### What you are asked to do
Nothing in the entries may be altered; copy them in full.
══ Data ══
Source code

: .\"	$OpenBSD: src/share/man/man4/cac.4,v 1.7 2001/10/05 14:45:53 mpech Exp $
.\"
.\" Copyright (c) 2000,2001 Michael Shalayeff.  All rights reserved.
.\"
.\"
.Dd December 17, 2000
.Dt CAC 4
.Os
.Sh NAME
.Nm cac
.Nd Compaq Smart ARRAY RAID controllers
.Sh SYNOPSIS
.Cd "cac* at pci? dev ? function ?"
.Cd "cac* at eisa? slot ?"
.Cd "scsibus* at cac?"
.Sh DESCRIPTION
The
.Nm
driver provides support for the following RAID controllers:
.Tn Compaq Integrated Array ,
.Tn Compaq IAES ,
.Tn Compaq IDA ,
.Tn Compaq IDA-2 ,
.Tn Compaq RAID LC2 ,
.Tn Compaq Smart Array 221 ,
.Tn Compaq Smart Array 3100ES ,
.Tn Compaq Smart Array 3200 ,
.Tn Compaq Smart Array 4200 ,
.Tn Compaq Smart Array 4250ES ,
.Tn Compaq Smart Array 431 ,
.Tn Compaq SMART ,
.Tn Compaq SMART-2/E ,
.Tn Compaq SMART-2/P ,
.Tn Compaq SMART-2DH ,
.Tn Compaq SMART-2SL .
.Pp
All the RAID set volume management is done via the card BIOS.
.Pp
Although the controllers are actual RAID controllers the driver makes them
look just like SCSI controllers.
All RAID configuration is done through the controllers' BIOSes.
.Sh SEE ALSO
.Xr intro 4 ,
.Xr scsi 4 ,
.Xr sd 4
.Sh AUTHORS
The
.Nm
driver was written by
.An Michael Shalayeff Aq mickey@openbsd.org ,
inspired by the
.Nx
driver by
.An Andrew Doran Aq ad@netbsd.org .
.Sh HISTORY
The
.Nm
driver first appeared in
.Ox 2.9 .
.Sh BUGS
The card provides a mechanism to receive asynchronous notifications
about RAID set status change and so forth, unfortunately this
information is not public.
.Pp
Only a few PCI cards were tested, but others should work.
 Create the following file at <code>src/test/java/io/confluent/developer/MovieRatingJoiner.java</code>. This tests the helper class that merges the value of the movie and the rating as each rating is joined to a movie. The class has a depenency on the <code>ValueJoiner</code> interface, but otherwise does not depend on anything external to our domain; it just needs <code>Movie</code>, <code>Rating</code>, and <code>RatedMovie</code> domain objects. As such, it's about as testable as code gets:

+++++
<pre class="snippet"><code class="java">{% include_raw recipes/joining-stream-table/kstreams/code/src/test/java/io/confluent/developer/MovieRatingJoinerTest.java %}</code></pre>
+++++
═══
### Exercise answer
Source code

: .\"	$OpenBSD: src/share/man/man4/cac.4,v 1.7 2001/10/05 14:45:53 mpech Exp $
.\"
.\" Copyright (c) 2000,2001 Michael Shalayeff.  All rights reserved.
.\"
.\"
.Dd December 17, 2000
.Dt CAC 4
.Os
.Sh NAME
.Nm cac
.Nd Compaq Smart ARRAY RAID controllers
.Sh SYNOPSIS
.Cd "cac* at pci? dev ? function ?"
.Cd "cac* at eisa? slot ?"
.Cd "scsibus* at cac?"
.Sh DESCRIPTION
The
.Nm
driver provides support for the following RAID controllers:
.Tn Compaq Integrated Array ,
.Tn Compaq IAES ,
.Tn Compaq IDA ,
.Tn Compaq IDA-2 ,
.Tn Compaq RAID LC2 ,
.Tn Compaq Smart Array 221 ,
.Tn Compaq Smart Array 3100ES ,
.Tn Compaq Smart Array 3200 ,
.Tn Compaq Smart Array 4200 ,
.Tn Compaq Smart Array 4250ES ,
.Tn Compaq Smart Array 431 ,
.Tn Compaq SMART ,
.Tn Compaq SMART-2/E ,
.Tn Compaq SMART-2/P ,
.Tn Compaq SMART-2DH ,
.Tn Compaq SMART-2SL .
.Pp
All the RAID set volume management is done via the card BIOS.
.Pp
Although the controllers are actual RAID controllers the driver makes them
look just like SCSI controllers.
All RAID configuration is done through the controllers' BIOSes.
.Sh SEE ALSO
.Xr intro 4 ,
.Xr scsi 4 ,
.Xr sd 4
.Sh AUTHORS
The
.Nm
driver was written by
.An Michael Shalayeff Aq mickey@openbsd.org ,
inspired by the
.Nx
driver by
.An Andrew Doran Aq ad@netbsd.org .
.Sh HISTORY
The
.Nm
driver first appeared in
.Ox 2.9 .
.Sh BUGS
The card provides a mechanism to receive asynchronous notifications
about RAID set status change and so forth, unfortunately this
information is not public.
.Pp
Only a few PCI cards were tested, but others should work.
 Create the following file at <code>src/test/java/io/confluent/developer/MovieRatingJoiner.java</code>. This tests the helper class that merges the value of the movie and the rating as each rating is joined to a movie. The class has a depenency on the <code>ValueJoiner</code> interface, but otherwise does not depend on anything external to our domain; it just needs <code>Movie</code>, <code>Rating</code>, and <code>RatedMovie</code> domain objects. As such, it's about as testable as code gets:

+++++
<pre class="snippet"><code class="java">{% include_raw recipes/joining-stream-table/kstreams/code/src/test/java/io/confluent/developer/MovieRatingJoinerTest.java %}</code></pre>
+++++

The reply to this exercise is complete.